Theorem el2xpss 8018

Description: Version of elrel 5770 for triple Cartesian products. (Contributed by Scott Fenton, 1-Feb-2025.)

Assertion

Ref	Expression
el2xpss	⊢ ((𝐴 ∈ 𝑅 ∧ 𝑅 ⊆ ((𝐵 × 𝐶) × 𝐷)) → ∃𝑥∃𝑦∃𝑧 𝐴 = ⟨𝑥, 𝑦, 𝑧⟩)

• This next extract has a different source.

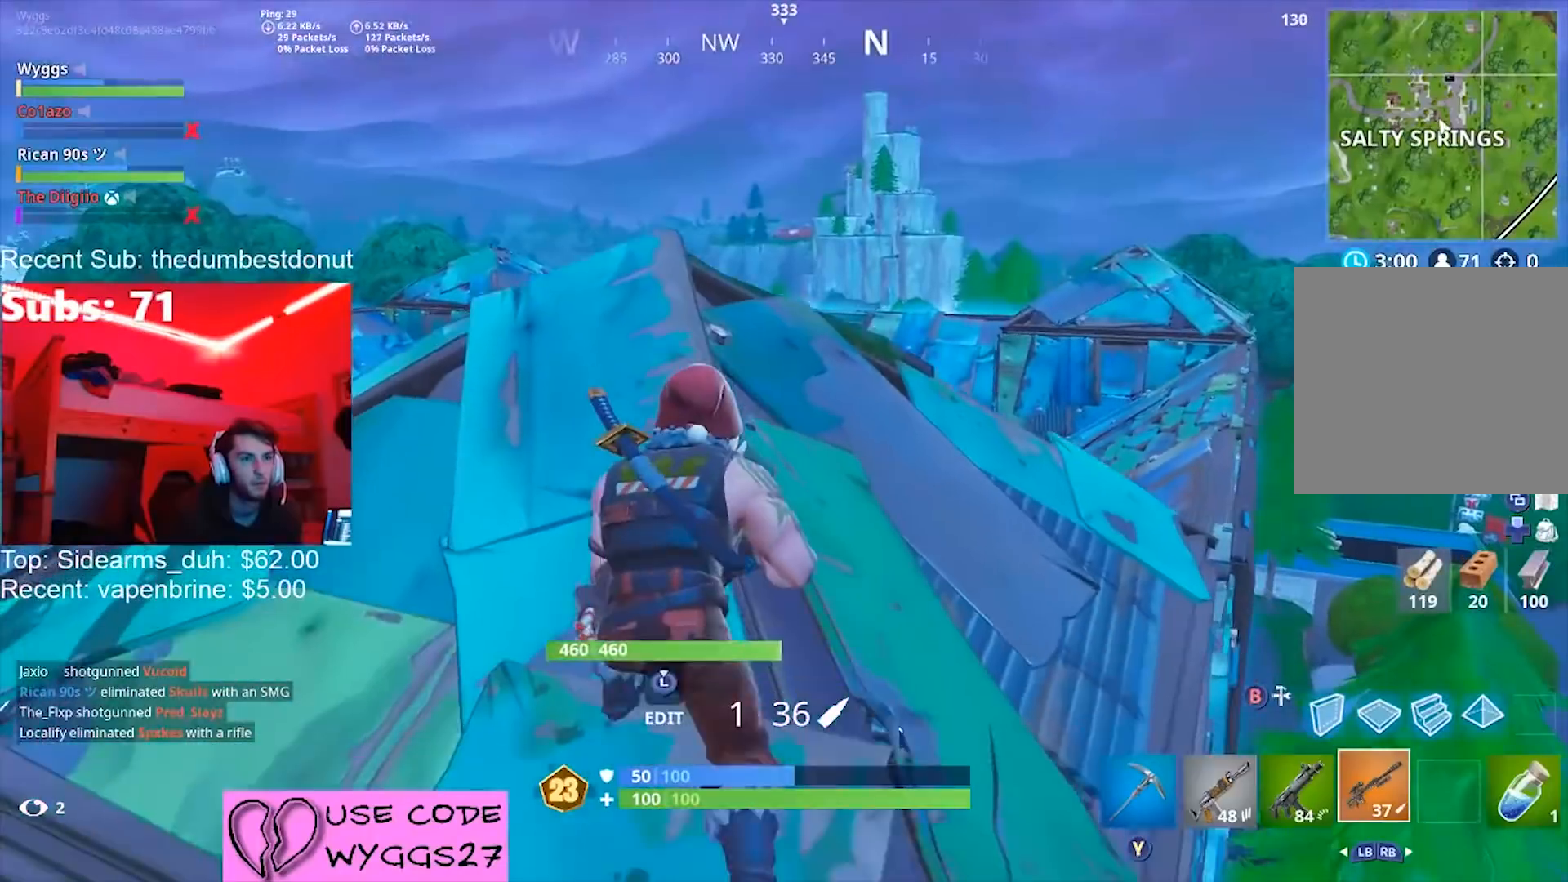
{"buttons": [], "left_stick": "right", "right_stick": "center", "events": [[34, "left_stick", "right"], [67, "right_stick", "down-left"], [234, "left_stick", "center"], [234, "right_stick", "center"], [501, "left_stick", "right"]]}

Distinct variable groups:   𝑥,𝐴,𝑦,𝑧   𝑥,𝐵,𝑦,𝑧   𝑥,𝐶,𝑦,𝑧   𝑥,𝐷,𝑦,𝑧

Allowed substitution hints:   𝑅(𝑥,𝑦,𝑧)

Proof of Theorem el2xpss

Step	Hyp	Ref	Expression
1		ssel2 3931	. . 3 ⊢ ((𝑅 ⊆ ((𝐵 × 𝐶) × 𝐷) ∧ 𝐴 ∈ 𝑅) → 𝐴 ∈ ((𝐵 × 𝐶) × 𝐷))
2	1	ancoms 462	. 2 ⊢ ((𝐴 ∈ 𝑅 ∧ 𝑅 ⊆ ((𝐵 × 𝐶) × 𝐷)) → 𝐴 ∈ ((𝐵 × 𝐶) × 𝐷))
3		el2xptp 8016	. . 3 ⊢ (𝐴 ∈ ((𝐵 × 𝐶) × 𝐷) ↔ ∃𝑥 ∈ 𝐵 ∃𝑦 ∈ 𝐶 ∃𝑧 ∈ 𝐷 𝐴 = ⟨𝑥, 𝑦, 𝑧⟩)
4		rexex 3092	. . . . . . 7 ⊢ (∃𝑧 ∈ 𝐷 𝐴 = ⟨𝑥, 𝑦, 𝑧⟩ → ∃𝑧 𝐴 = ⟨𝑥, 𝑦, 𝑧⟩)
5	4	reximi 3100	. . . . . 6 ⊢ (∃𝑦 ∈ 𝐶 ∃𝑧 ∈ 𝐷 𝐴 = ⟨𝑥, 𝑦, 𝑧⟩ → ∃𝑦 ∈ 𝐶 ∃𝑧 𝐴 = ⟨𝑥, 𝑦, 𝑧⟩)
6		rexex 3092	. . . . . 6 ⊢ (∃𝑦 ∈ 𝐶 ∃𝑧 𝐴 = ⟨𝑥, 𝑦, 𝑧⟩ → ∃𝑦∃𝑧 𝐴 = ⟨𝑥, 𝑦, 𝑧⟩)
7	5, 6	syl 17	. . . . 5 ⊢ (∃𝑦 ∈ 𝐶 ∃𝑧 ∈ 𝐷 𝐴 = ⟨𝑥, 𝑦, 𝑧⟩ → ∃𝑦∃𝑧 𝐴 = ⟨𝑥, 𝑦, 𝑧⟩)
8	7	reximi 3100	. . . 4 ⊢ (∃𝑥 ∈ 𝐵 ∃𝑦 ∈ 𝐶 ∃𝑧 ∈ 𝐷 𝐴 = ⟨𝑥, 𝑦, 𝑧⟩ → ∃𝑥 ∈ 𝐵 ∃𝑦∃𝑧 𝐴 = ⟨𝑥, 𝑦, 𝑧⟩)
9		rexex 3092	. . . 4 ⊢ (∃𝑥 ∈ 𝐵 ∃𝑦∃𝑧 𝐴 = ⟨𝑥, 𝑦, 𝑧⟩ → ∃𝑥∃𝑦∃𝑧 𝐴 = ⟨𝑥, 𝑦, 𝑧⟩)
10	8, 9	syl 17	. . 3 ⊢ (∃𝑥 ∈ 𝐵 ∃𝑦 ∈ 𝐶 ∃𝑧 ∈ 𝐷 𝐴 = ⟨𝑥, 𝑦, 𝑧⟩ → ∃𝑥∃𝑦∃𝑧 𝐴 = ⟨𝑥, 𝑦, 𝑧⟩)
11	3, 10	sylbi 219	. 2 ⊢ (𝐴 ∈ ((𝐵 × 𝐶) × 𝐷) → ∃𝑥∃𝑦∃𝑧 𝐴 = ⟨𝑥, 𝑦, 𝑧⟩)
12	2, 11	syl 17	1 ⊢ ((𝐴 ∈ 𝑅 ∧ 𝑅 ⊆ ((𝐵 × 𝐶) × 𝐷)) → ∃𝑥∃𝑦∃𝑧 𝐴 = ⟨𝑥, 𝑦, 𝑧⟩)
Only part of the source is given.